When moving to a new home spaces have to be found for the big things – the bed, the sofas, the dining table. This is more important than finding a wall for your favourite painting. Once the dominant things are in place, then the smaller pieces can be moved around until the arrangement is pleasing. In mystery writing, the dominant plot elements are rearranged so the critical events keep the reader on the edge of their seat. This happens in a structural edit. Then the supporting clues and descriptions find their place around them.

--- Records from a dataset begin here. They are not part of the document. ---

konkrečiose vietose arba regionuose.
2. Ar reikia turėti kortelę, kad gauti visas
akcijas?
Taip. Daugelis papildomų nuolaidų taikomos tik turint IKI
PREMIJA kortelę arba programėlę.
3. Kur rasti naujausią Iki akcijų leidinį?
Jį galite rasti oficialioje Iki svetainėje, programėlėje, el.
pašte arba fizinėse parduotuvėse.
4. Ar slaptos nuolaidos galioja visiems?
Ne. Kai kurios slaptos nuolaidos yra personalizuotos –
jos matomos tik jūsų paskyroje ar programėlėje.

7. Finding Unexpected Connections

When unpacking pieces of furniture they’re first placed in a disorderly fashion creating unexpected connections. The lamp is standing in front of a painting stacked against the wall and the lampshade brings out the colours in the painting in a way you hadn’t noticed because they used to be in different rooms. You decide to place them together. In mystery writing, you’ll put an idea in the manuscript, not knowing what it means, and then suddenly in the middle of the night your brain will connect it to another element in the story, or a completely new idea will connect back to it in an unexpected way, adding a refreshing depth to the mystery.

 

Sometimes an item of furniture can be an idea. An African sculpture popped up as a keepsake in The First Lie and played an unexpected part in the evolving plot. (Photo: Kenn W Kiser, The Morgue File)

 

8. Rest Brings a Fresh Perspective

Furniture moving is exhausting and you have to leave the house and go to a cafe. When you return you can see how a new arrangement will solve a space problem. It’s the same with mystery writing – getting away from the draft, often by sleeping on it, will bring a solution to whatever problem you were struggling with.

9. A Deeper Meaning

Moving house isn’t just about unpacking furniture, it’s about creating a home. There’s a deeper purpose to the actions. With a mystery it’s not just about creating a story, it’s about taking the reader on a journey, using the unfolding puzzle to throw new light on human nature and create an experience on multiple levels. This deeper meaning brings energy to both tasks.

10. You Need Expert Help

If you’ve ever moved house using only family members, you’ll know that they don’t have the skills of an expert. The move happens but it’s a struggle and things get scratched and broken, relationships get frayed. With a manuscript, getting your best friend’s opinion rarely works. You need an editor at more than one stage of the writing process. Like professional removalists can make a house move easy, editors have independent opinions and special techniques that will transform your story with a professional touch.